▶ [Questions]:
**1.** Can you reproduce the part of the Spain austerity article that begins at the words "Yet it's not" and stops after the words "all but name?"?
**2.** Answer these questions from the Spain austerity article:
(a) By what percentage did Spain's GDP contract during the first quarter of 2020?
(b) Which Spanish daily interpreted the Bank of Spain's address on Covid?
(c) To what level is Spain's public debt expected to rise this year?
── Provided passage
THE EURO ZONE
Socialist prime minister Pedro Sánchez wants everyone to love his government, to see it as a modern, huggy coalition as unlike the austere, corrupt old Conservatives as possible. This is why he's trying so hard to avoid using the word "austerity", a term carrying connotations of punitive economics and often associated with his arch-enemy Mariano Rajoy, whose right-wing administration implemented austerity measures to help Spain recover from recession ten years ago.
The country's leading fiscal authorities seem similarly unwilling to use this dreaded term. In the Bank of Spain's latest address on Covid this week, the dirty word wasn't employed directly, but it was lurking just behind those that were. The Bank recommended the adoption of a medium-term fiscal plan to save jobs and businesses, and to deal with a debt level that will be the "highest in many decades". This was interpreted as follows by the Spanish daily El País: "Despite the cautious tones, the message remains clear: there will be no repeat adoption of the strict austerity measures introduced a decade ago during the economic crisis".
Yet it's not at all clear that there's any meaningful difference between what the Bank says will be necessary to contain Covid's economic fallout and the unpopular measures enacted by Rajoy a decade ago. The Bank predicts that "deep budgetary reforms" will be required to control Spain's already-swollen public debt and to "prevent enormous social and economic costs". It has stated before that tax hikes and spending cuts will need to be among these "deep budgetary reforms". Is this not austerity in all but name?
It's looking likely that austerity economics of some kind will play a part in the post-Covid recovery. Let's remind ourselves of the latest statistics: it emerged this week that during the first quarter of 2020, Spain's GDP contracted by 5.2%, more than double the amount it shrank in the first quarter of 2009, at the beginning of the global recession. The first quarter of this year encompassed only two weeks of the total lockdown that dominated over half of Q2, during which period the Bank estimates that the Spanish economy slowed by an incredible 20%. There were zero international visitors to Spain in April: not a single, solitary tourist in a month that usually marks the start of the summer season. And to top it all off, the country's public debt is expected to rise to around 120% of GDP this year, up from an already-dangerous level of just under 100%.
Sánchez and the fiscal authorities can avoid the term "austerity" as much as they like, but it's hard to see how the government will be able to honour its costly welfare pledges at the same time as minimising Covid's economic impact.
────
── Record extracts
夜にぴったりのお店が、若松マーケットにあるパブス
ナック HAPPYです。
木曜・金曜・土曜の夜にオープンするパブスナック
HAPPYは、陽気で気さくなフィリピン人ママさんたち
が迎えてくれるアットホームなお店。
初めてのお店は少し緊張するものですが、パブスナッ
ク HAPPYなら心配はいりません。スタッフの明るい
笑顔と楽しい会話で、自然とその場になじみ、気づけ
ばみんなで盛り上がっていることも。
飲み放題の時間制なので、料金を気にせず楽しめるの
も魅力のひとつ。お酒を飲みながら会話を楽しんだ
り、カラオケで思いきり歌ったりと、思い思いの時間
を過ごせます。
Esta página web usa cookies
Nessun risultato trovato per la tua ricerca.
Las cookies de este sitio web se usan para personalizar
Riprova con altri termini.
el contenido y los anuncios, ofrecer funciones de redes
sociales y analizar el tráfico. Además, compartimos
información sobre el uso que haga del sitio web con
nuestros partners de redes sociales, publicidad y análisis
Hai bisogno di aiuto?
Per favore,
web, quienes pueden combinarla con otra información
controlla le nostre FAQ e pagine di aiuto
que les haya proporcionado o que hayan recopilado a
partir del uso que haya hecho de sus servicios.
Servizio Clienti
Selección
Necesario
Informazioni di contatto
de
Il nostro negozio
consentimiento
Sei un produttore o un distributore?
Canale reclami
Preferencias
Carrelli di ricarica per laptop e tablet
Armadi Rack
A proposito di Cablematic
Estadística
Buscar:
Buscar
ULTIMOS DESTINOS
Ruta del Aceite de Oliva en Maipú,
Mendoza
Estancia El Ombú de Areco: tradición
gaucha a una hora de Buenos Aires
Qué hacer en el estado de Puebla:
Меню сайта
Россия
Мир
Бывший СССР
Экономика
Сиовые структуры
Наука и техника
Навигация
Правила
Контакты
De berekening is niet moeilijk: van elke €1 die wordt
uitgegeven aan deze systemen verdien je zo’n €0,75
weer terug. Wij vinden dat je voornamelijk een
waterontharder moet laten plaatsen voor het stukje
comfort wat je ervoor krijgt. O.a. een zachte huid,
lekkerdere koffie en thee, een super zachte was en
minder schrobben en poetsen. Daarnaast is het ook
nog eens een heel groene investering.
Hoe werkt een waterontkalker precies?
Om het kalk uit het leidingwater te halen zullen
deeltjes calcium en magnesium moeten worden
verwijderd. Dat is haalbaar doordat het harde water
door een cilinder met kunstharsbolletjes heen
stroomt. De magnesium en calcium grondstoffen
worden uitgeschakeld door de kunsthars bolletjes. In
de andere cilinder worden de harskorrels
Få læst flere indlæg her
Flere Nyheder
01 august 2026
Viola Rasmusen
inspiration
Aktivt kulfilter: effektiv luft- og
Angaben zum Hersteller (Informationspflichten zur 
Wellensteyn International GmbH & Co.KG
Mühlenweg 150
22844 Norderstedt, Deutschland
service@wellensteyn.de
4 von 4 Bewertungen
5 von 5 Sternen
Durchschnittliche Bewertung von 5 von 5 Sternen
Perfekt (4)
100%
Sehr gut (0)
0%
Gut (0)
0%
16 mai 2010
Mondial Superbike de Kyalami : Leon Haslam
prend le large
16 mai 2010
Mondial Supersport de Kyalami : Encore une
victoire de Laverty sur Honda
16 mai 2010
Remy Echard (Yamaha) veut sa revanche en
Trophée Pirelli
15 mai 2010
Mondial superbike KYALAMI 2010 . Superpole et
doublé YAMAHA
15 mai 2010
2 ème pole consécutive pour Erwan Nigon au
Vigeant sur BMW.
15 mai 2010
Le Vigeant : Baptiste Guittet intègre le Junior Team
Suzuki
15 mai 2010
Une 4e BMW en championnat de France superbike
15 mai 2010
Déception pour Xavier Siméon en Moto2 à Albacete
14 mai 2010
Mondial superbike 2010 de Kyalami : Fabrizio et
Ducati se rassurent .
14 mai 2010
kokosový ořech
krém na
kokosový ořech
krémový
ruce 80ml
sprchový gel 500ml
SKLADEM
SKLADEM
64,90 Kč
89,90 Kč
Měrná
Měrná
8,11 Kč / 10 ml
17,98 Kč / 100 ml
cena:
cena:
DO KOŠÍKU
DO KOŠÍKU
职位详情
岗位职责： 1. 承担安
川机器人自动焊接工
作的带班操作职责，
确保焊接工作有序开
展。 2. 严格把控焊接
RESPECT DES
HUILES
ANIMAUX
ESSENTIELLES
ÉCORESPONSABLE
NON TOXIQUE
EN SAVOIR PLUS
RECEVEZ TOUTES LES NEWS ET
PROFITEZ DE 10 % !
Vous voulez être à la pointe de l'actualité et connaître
────
▶ [Task-by-task results]:
**1.**
Yet it's not at all clear that there's any meaningful difference between what the Bank says will be necessary to contain Covid's economic fallout and the unpopular measures enacted by Rajoy a decade ago. The Bank predicts that "deep budgetary reforms" will be required to control Spain's already-swollen public debt and to "prevent enormous social and economic costs". It has stated before that tax hikes and spending cuts will need to be among these "deep budgetary reforms". Is this not austerity in all but name?

**2.**
(a) 5.2%
(b) El País
(c) Around 120% of GDP